Maria Farrar  Maria Farrar translates emotions drawn from her multicultural background and everyday life into vivid colors and expressive brushwork. For her, painting is a way to give form to thoughts and feelings that cannot be contained within her body or mind, moving seamlessly between figuration and abstraction to explore both the darkness and sweetness inherent in human existence. While her work has sometimes been labeled as ‘too feminine,’ Farrar embraces femininity as an essential part of her artistic language rather than suppressing it. At the same time, she approaches motifs traditionally associated with femininity—ribbons, sweets, and the like—with a measured, observational gaze, incorporating the dynamics of looking—including echoes of the male gaze—into her compositions. Rich color palettes, recurring motifs, memories of Asia, and the subtle tensions of daily life in London converge in her paintings, which consistently emerge as natural, unforced expressions of the self.
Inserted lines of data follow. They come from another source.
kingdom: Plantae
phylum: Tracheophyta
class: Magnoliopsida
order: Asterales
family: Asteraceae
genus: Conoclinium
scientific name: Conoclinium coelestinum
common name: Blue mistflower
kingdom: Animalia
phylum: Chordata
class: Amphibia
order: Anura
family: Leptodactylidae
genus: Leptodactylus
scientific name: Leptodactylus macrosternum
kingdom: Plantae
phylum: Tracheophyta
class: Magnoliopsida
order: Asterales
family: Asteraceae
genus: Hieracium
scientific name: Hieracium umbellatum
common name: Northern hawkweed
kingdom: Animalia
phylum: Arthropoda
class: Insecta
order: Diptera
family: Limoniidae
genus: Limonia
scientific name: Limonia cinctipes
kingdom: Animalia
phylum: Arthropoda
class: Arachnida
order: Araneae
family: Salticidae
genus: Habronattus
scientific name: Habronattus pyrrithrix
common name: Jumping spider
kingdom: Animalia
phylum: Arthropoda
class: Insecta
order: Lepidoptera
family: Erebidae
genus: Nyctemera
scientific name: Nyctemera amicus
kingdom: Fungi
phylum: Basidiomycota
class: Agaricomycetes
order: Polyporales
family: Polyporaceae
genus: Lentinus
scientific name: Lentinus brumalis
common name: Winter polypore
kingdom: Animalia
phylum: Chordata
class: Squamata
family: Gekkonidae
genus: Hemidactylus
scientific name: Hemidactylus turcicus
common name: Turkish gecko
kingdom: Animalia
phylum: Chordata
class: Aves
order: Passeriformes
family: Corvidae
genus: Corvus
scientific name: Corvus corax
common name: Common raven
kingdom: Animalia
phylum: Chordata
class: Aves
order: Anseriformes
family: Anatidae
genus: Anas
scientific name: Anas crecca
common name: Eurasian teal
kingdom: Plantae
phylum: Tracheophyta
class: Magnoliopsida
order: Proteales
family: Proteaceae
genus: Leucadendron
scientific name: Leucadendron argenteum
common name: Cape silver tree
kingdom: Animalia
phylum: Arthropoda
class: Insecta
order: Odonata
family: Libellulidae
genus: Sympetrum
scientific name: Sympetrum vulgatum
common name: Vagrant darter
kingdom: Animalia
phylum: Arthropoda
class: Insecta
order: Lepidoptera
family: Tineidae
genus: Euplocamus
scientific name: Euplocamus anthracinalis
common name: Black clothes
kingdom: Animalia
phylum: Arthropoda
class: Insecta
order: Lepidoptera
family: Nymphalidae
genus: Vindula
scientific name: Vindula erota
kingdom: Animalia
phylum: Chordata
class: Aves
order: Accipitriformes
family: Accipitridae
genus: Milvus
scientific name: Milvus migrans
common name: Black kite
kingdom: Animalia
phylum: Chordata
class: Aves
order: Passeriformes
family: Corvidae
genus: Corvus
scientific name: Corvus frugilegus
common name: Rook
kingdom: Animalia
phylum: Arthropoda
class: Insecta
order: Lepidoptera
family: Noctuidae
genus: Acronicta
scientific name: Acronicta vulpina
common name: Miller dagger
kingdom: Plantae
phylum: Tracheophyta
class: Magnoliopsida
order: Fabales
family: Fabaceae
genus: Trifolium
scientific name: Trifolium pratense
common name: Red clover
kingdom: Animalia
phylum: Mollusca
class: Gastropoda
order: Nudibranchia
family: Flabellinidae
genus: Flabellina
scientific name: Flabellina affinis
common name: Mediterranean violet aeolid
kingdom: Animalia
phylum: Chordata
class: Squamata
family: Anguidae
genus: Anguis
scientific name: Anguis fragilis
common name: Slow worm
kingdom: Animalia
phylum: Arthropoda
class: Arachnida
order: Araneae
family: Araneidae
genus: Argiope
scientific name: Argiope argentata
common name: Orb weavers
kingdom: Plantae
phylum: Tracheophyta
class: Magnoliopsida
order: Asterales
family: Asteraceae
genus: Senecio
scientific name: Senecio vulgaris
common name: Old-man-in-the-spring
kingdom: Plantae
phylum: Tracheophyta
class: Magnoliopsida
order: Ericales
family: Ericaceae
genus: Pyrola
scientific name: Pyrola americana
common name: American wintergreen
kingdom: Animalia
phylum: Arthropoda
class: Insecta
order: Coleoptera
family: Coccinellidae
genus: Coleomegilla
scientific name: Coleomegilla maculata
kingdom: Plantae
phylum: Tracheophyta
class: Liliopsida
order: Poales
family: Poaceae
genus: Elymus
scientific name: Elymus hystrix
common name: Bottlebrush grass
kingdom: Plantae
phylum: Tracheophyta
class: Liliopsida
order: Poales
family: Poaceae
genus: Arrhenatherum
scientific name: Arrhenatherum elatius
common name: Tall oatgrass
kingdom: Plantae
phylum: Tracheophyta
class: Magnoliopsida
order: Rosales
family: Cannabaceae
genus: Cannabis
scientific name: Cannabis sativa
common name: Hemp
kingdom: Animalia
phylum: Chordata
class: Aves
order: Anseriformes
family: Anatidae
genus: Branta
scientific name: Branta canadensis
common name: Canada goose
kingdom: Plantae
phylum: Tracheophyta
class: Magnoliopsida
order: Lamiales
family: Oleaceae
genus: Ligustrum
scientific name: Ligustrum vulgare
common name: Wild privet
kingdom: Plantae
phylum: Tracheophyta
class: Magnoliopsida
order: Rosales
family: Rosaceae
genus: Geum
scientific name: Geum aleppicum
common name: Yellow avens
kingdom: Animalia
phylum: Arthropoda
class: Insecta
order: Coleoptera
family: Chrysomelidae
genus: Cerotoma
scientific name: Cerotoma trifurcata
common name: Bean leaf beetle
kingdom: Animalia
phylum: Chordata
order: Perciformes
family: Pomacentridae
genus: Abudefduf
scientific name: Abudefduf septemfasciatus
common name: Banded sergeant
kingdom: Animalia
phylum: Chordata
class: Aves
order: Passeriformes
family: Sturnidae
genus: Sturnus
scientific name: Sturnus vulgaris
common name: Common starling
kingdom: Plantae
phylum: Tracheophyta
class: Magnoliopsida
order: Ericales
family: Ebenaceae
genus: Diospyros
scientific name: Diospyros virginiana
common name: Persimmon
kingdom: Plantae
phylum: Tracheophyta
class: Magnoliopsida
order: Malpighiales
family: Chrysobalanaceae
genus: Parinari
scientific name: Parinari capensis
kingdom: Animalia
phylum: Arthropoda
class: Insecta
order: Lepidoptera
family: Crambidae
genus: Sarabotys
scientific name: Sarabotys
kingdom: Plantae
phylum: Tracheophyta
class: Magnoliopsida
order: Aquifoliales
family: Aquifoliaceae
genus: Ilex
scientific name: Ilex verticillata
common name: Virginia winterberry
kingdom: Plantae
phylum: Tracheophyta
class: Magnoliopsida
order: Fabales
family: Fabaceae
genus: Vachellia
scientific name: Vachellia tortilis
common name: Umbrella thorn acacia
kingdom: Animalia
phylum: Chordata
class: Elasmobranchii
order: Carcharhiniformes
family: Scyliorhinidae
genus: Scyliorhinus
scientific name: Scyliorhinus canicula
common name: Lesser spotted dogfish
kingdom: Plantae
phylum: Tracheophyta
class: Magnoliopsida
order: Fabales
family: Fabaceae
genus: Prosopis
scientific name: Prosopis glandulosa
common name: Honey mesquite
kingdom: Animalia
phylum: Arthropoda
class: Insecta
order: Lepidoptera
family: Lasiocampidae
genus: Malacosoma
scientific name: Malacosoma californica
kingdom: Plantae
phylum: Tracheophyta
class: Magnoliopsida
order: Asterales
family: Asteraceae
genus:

Ming Wong  Video and performance artist Min Wong explores themes of authenticity, otherness, and gender through the reenactment and reinterpretation of world cinema and popular culture. In this work, first presented in his 2019 solo exhibition 'Fake Daughter's Secret Room of Shame' at project space ASAKUSA, Wong appears as a fictional porn actress. Wong draws on the visual language of Japan’s 1960s pink films—independently produced erotic cinema—and the later Nikkatsu Roman Porno series, combining these references with the production methods of contemporary digital video. The result is a cross-temporal reenactment that links different eras and media. Designed for viewing on a smartphone, the work reflects how images of desire, pleasure, and secrecy have migrated over time—from the cinema, to home video, and now to online platforms. Wong, a male artist, performing the role of a female objectified by male desire, queers the hegemonic gaze embedded in pink film. At the same time, the work gestures toward the rise of cross-dressing expression circulating in Asian subcultures since the 2010s, including Japan’s otokonoko (男の娘) and the Chinese term wei niang (偽娘).

Masanori Handa  The overpass pillars were far taller than I had imagined. | The tide had already risen. | When I returned to myself, I realized that although I thought I had been walking on the road, | I was looking up from beneath the sea.

Masanori Handa’s diptych Whales (2021) was inspired by the artist’s firsthand experience of a whale washed ashore near his home. The composition places a coastline on the left, an empty road at the center, and a solitary figure standing in the sea on the right, with a cone depicted like a moon in the upper left. Encountering the fourteen-meter whale, Handa sensed its immense scale and a “time of its own,” unlike human perception. Many people gathered around the whale, a scene that felt almost timeless to him. Observing the crowd from a distance, he experienced a sense of solitude, which he embodied in the lone figure—also echoing the whale itself. The vivid pink mark the dramatic yet quiet moment when consciousness flips from the everyday (the road) to the otherworldly (the sea).